Paternalismo y ancianidad

En esta sección ya hemos abordado  el tema de la discriminación, abuso y maltrato a ancianos. Estas conductas, aunque todavía no cuentan con toda la visibilidad que merecen, son reprobadas socialmente, por ser percibidas como lesivas para la persona (tanto a nivel físico como psicológico). Sin embargo, está extendida la costumbre de tratar con paternalismo a las personas mayores, sin apreciarse el menoscabo a la autoestima del anciano que resulta de esta actitud. En muchas ocasiones, esta conducta nace comparando a las personas mayores con niños; algo totalmente falso y perverso. Los ancianos no son como niños; mientras que estos últimos están empezando a desarrollarse, no han conseguido alcanzar hitos evolutivos y todavía ensayan lo que será su futura personalidad, inteligencia y conducta adulta, las personas mayores se encuentran en el punto más alto del desarrollo y la diferenciación. Las personas mayores muestran una mayor inteligencia verbal que los adultos jóvenes, mayor capacidad para imaginar hipotéticos y resolver verdades encontradas, una mayor capacidad para resolver dilemas sociales, etc.

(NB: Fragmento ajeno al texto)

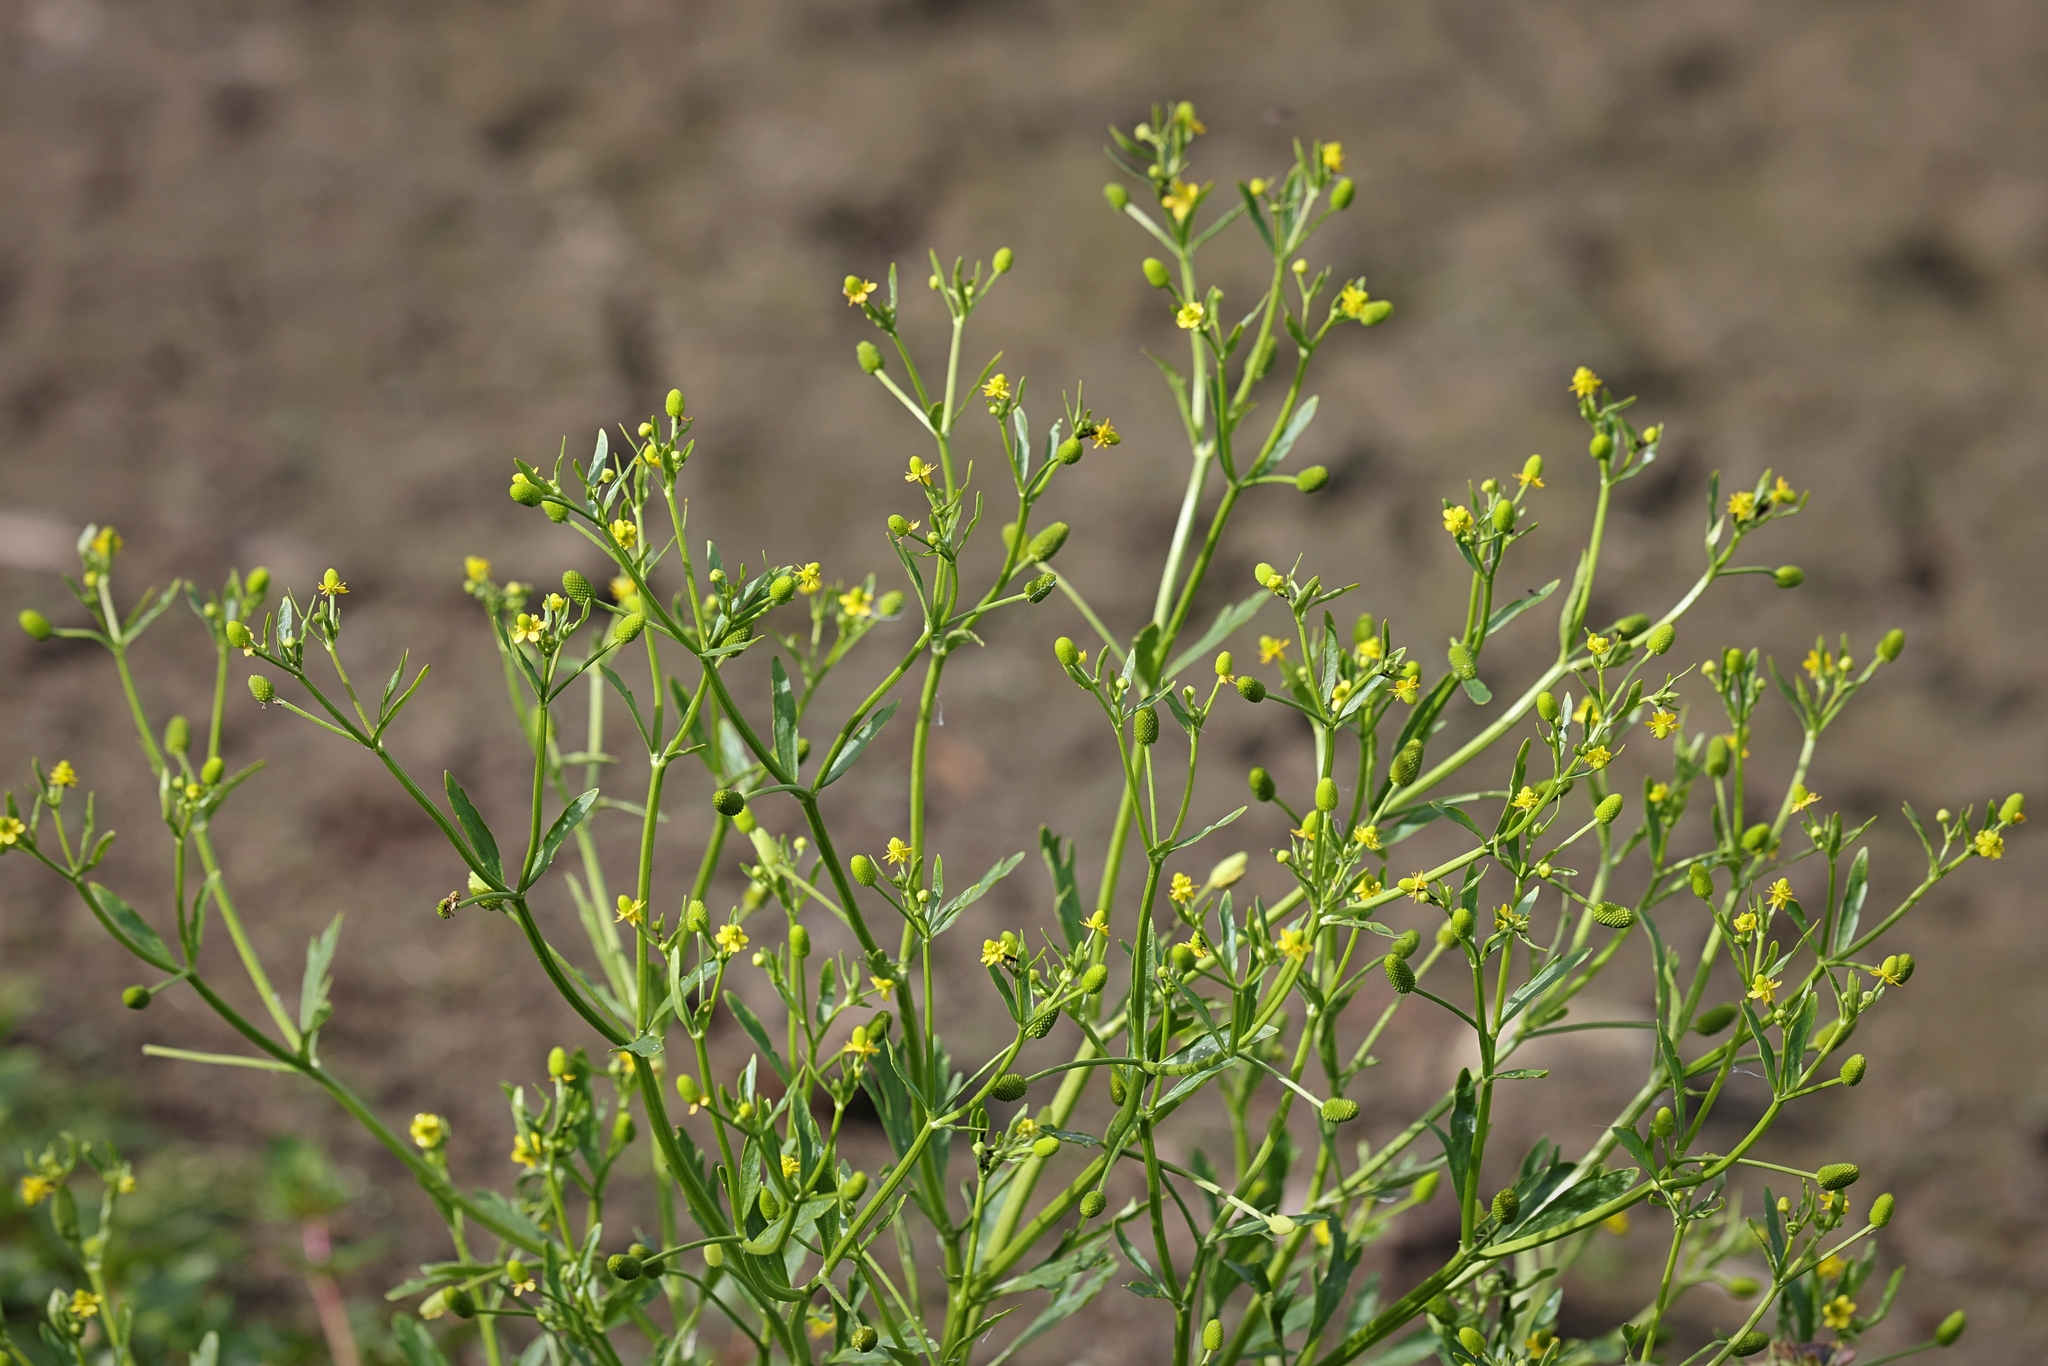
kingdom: Plantae
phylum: Tracheophyta
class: Magnoliopsida
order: Ranunculales
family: Ranunculaceae
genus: Ranunculus
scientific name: Ranunculus sceleratus
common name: Celery-leaved buttercup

Cuando comparamos a un anciano con un niño negamos su capacidad de decisión, su libertad, negamos que sea adulto y que pueda tomar sus propias decisiones. En estos casos, solemos adoptar posturas paternalistas, en las que tomamos decisiones por las personas ancianas como si ellas no fueran capaces de hacerlo, no supieran o, incluso, no debieran.

Este paternalismo puede afectar a muchos ámbitos de la vida. Es frecuente observar como personas mayores sufren abusos económicos por parte de su propia familia; por ejemplo, no dejándoles disponer libremente de sus bienes y dinero, presionándoles para beneficio de terceros, muchas veces en contra de sus deseos. En estos casos, la familia decide por la persona mayor sobre la venta de pisos, vivir en una residencia o en el domicilio, cómo se invierten ahorros, etc.

Este trato paternalista nace de asumir, explícita o tácitamente, que la vejez está asociada inamoviblemente a un deterior cognitivo severo; asumir que todas las personas mayores, por el mero hecho de tener una edad, son menos capaces intelectualmente y que, por ello, necesitan una especie de tutelaje. Por tanto, esta conducta resulta sibilinamente maliciosa, ya que en la mayoría de las ocasiones, las personas que las muestran piensan que “están haciendo lo mejor”, velando por los intereses del anciano, aunque no concuerde con sus deseos. El obvio problema es que la mayoría de las personas mayores no están incapacitadas intelectualmente ni tan siquiera sufren deterioro. Habrá quién precise ayuda en aspectos concretos (como puede ser el uso de nuevas tecnologías) pero al igual que otros colectivos. El hecho de dar por supuesto que por tener una determinada edad una persona necesita un tutelaje absoluto, que no puede disponer de sus bienes y tiempo a su antojo, que no saben qué les conviene, es un menoscabo a su libertad, es mostrar ideas preconcebidas y erróneas sobre la vejez y las personas mayores y supone un grave menoscabo de la integridad psicológica del otro; al fin y al cabo, se infantiliza a todo un colectivo.

Las personas mayores no son como niños. Deben decidir por sí mismos qué es lo que quieren hacer con su dinero, su tiempo, sus relaciones sociales y sexuales (el sexo en la tercera edad, un gran tabú), como cualquier otro adulto. Por supuesto, podrán equivocarse, eligiendo algo que no les conviene o errando en sus actuaciones, al igual que nos pasa al resto de adultos, pero no por cometer errores deberán ser privados de su libertad para organizar su vida como les plazca.